■ Task to complete ■
Below are some entries. Copy each line in them that holds "Sportovní".

+++ Listed entries

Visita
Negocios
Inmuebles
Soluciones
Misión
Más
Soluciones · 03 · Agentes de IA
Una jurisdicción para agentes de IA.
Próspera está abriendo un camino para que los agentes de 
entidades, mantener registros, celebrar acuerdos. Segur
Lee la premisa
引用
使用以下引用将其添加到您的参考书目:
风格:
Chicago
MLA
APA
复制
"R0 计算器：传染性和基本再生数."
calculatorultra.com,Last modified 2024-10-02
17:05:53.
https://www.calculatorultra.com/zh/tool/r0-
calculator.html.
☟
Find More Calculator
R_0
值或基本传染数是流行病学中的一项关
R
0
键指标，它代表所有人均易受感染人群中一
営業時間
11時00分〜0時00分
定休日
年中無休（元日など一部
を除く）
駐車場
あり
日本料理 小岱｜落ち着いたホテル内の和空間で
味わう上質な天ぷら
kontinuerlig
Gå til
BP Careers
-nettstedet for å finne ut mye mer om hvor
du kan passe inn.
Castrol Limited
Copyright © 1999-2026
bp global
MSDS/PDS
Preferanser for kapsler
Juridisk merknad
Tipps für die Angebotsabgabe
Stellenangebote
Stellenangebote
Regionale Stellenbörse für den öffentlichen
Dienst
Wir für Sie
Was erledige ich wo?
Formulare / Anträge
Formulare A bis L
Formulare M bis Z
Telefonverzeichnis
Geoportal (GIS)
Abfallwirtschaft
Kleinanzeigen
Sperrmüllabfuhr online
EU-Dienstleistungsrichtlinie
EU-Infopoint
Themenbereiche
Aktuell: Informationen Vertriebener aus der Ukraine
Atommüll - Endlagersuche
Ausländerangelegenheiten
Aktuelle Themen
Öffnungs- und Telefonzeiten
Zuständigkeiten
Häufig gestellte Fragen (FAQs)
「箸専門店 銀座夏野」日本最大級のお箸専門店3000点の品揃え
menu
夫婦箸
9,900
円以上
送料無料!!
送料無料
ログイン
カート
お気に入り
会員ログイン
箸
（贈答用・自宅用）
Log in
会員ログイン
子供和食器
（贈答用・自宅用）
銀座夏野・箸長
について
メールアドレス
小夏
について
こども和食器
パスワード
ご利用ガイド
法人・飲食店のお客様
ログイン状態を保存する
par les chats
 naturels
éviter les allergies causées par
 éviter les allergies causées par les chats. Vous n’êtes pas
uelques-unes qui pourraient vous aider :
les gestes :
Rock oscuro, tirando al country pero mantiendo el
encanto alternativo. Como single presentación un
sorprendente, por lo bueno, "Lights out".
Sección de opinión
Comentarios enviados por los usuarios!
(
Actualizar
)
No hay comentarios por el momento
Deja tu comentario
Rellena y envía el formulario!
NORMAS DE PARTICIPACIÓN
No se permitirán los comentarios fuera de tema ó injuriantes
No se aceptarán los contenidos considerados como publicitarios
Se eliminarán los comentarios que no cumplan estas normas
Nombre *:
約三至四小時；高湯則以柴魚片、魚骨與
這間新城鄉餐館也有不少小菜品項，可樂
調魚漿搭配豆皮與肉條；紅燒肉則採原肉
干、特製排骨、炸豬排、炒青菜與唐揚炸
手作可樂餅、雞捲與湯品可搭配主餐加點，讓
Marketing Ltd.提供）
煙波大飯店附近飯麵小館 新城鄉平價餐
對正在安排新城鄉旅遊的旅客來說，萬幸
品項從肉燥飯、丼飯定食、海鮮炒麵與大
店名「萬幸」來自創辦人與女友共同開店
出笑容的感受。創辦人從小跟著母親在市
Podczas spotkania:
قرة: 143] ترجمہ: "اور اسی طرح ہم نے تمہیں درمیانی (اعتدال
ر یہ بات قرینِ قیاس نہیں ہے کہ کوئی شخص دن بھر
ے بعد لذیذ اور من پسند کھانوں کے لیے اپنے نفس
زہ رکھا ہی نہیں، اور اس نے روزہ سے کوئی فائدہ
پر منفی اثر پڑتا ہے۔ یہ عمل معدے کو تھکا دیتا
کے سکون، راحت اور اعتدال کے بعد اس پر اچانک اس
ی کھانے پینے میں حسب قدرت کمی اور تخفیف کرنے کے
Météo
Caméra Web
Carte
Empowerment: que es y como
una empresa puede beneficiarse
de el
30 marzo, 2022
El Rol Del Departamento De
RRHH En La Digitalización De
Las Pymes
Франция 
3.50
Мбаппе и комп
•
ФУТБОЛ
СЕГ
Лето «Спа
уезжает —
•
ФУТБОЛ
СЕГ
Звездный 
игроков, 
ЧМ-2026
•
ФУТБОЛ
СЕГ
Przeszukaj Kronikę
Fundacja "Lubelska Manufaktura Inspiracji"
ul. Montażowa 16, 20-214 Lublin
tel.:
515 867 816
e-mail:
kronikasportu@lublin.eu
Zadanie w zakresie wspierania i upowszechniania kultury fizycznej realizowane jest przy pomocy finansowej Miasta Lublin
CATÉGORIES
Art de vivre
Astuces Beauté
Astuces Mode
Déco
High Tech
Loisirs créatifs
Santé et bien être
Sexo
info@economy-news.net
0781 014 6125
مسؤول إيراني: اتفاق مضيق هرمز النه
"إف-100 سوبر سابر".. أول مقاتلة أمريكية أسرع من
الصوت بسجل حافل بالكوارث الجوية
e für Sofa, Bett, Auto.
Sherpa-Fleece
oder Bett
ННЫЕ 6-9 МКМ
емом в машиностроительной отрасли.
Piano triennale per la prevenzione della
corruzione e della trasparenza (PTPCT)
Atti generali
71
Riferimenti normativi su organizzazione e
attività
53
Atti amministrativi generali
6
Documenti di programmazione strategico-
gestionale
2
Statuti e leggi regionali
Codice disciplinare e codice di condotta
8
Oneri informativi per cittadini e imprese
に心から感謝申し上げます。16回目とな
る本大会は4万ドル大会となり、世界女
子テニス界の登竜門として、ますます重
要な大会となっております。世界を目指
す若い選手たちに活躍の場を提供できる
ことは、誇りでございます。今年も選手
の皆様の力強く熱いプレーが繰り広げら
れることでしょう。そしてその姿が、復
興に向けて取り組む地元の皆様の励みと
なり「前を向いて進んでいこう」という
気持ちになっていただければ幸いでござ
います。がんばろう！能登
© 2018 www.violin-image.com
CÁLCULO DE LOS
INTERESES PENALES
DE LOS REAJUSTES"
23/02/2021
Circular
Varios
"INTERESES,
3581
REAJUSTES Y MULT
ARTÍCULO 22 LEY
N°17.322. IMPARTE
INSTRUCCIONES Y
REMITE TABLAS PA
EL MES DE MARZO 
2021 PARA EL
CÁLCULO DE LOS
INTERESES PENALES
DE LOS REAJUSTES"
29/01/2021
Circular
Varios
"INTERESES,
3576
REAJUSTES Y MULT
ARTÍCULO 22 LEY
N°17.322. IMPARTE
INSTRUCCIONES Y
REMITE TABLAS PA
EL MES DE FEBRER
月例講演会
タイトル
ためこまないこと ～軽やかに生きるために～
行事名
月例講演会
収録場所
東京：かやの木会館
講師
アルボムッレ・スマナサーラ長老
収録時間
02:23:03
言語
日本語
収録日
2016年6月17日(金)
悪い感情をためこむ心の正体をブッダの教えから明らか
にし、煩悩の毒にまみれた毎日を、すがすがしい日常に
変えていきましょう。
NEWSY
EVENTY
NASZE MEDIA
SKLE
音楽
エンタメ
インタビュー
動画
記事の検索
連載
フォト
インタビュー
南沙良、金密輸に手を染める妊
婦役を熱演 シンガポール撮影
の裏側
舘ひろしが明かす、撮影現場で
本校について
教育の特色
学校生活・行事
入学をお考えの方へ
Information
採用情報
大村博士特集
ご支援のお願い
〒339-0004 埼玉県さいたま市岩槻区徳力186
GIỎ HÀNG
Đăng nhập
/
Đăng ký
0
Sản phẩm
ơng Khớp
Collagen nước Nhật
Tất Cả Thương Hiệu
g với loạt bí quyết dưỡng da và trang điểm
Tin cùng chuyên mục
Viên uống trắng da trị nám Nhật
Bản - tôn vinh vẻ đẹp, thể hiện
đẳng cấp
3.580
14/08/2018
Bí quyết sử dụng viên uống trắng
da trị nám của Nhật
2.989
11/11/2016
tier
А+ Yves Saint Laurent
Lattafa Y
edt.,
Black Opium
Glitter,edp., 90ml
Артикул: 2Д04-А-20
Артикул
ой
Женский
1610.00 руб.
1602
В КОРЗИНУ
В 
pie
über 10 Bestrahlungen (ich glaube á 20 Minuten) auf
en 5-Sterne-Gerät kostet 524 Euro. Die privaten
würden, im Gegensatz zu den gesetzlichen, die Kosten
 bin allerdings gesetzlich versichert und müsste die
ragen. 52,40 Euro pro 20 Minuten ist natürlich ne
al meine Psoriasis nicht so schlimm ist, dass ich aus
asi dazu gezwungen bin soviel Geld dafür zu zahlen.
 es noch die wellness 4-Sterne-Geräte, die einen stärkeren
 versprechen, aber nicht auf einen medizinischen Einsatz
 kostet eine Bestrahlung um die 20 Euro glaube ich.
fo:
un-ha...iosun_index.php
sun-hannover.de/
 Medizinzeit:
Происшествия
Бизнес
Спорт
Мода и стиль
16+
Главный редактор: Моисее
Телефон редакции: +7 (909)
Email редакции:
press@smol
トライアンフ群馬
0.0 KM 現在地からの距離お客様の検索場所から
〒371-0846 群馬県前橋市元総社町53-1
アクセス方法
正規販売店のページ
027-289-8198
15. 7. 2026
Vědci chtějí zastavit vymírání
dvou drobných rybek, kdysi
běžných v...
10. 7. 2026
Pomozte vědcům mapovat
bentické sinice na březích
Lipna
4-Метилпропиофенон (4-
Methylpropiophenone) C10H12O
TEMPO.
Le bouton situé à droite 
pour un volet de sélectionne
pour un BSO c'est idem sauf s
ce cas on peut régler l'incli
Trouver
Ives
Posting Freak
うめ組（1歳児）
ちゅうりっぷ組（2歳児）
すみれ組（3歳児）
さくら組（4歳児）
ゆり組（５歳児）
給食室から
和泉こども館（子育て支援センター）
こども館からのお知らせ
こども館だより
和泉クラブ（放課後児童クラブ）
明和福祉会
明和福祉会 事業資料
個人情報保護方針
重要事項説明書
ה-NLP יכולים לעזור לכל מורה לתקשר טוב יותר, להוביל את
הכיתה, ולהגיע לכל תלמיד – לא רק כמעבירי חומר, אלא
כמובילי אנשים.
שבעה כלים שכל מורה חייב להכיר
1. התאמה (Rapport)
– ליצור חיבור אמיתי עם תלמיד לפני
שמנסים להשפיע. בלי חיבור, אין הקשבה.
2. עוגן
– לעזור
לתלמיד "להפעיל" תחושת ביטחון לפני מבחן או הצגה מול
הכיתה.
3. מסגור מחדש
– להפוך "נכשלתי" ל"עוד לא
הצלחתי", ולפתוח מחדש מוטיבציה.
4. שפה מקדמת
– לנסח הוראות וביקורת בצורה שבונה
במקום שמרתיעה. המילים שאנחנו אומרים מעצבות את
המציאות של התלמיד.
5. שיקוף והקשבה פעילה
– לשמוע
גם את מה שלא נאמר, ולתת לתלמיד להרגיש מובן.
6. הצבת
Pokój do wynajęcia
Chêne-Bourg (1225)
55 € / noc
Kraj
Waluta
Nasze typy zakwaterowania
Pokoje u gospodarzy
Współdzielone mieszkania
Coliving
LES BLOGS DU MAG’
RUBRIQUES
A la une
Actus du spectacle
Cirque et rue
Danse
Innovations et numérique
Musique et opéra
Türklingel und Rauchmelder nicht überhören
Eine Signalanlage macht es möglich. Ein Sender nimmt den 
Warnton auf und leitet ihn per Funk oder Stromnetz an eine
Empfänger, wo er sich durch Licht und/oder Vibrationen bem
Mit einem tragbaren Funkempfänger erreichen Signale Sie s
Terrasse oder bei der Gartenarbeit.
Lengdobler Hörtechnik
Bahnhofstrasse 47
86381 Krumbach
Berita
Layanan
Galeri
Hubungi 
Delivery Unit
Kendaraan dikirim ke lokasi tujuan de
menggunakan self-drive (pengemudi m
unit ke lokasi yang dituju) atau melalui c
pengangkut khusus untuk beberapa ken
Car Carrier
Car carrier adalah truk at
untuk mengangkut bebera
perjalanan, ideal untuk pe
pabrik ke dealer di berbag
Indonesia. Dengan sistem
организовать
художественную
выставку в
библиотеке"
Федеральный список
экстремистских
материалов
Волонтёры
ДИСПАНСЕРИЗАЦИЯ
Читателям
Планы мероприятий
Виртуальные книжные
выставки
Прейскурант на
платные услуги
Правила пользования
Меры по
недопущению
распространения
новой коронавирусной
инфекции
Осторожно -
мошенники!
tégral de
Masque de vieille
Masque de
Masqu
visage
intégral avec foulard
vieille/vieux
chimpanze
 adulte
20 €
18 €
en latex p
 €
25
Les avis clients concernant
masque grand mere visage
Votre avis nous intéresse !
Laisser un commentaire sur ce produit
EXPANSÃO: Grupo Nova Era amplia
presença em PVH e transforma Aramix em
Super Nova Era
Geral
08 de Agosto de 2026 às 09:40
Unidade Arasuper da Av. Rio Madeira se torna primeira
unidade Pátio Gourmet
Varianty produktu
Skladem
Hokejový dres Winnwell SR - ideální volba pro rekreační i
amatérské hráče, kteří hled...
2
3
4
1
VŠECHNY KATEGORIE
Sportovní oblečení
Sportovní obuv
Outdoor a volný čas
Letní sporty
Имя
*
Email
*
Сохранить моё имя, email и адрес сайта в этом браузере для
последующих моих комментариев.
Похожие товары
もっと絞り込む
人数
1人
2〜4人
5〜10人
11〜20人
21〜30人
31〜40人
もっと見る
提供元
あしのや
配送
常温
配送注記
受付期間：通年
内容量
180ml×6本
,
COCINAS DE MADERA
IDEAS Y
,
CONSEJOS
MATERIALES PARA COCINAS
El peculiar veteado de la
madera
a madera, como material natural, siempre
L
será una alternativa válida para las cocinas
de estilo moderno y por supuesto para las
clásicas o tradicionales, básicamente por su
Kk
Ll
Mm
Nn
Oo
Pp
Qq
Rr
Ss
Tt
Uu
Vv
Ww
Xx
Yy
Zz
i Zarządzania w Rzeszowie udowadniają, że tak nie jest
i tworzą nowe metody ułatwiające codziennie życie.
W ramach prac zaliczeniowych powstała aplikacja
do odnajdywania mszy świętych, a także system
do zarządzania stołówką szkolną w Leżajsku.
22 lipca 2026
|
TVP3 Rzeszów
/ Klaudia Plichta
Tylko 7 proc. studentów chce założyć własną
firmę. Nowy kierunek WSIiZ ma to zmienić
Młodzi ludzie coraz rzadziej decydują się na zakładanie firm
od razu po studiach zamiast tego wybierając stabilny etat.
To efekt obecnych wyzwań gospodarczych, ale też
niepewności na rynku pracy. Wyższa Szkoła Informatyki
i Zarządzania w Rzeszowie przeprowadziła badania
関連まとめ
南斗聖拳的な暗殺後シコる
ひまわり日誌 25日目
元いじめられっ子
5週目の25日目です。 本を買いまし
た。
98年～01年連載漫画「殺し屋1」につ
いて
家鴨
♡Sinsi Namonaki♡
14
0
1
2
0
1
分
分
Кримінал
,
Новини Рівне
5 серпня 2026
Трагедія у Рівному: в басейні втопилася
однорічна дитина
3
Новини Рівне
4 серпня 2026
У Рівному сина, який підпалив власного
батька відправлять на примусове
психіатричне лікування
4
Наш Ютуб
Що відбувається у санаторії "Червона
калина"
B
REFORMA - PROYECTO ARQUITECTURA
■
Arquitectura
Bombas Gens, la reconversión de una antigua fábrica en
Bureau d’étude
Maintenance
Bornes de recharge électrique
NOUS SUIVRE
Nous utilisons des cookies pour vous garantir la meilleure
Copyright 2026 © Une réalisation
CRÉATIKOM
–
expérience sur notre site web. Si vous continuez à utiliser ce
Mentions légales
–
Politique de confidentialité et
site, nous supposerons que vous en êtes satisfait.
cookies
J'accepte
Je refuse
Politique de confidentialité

++++++

■ Answer for the task ■
Sportovní oblečení
Sportovní obuv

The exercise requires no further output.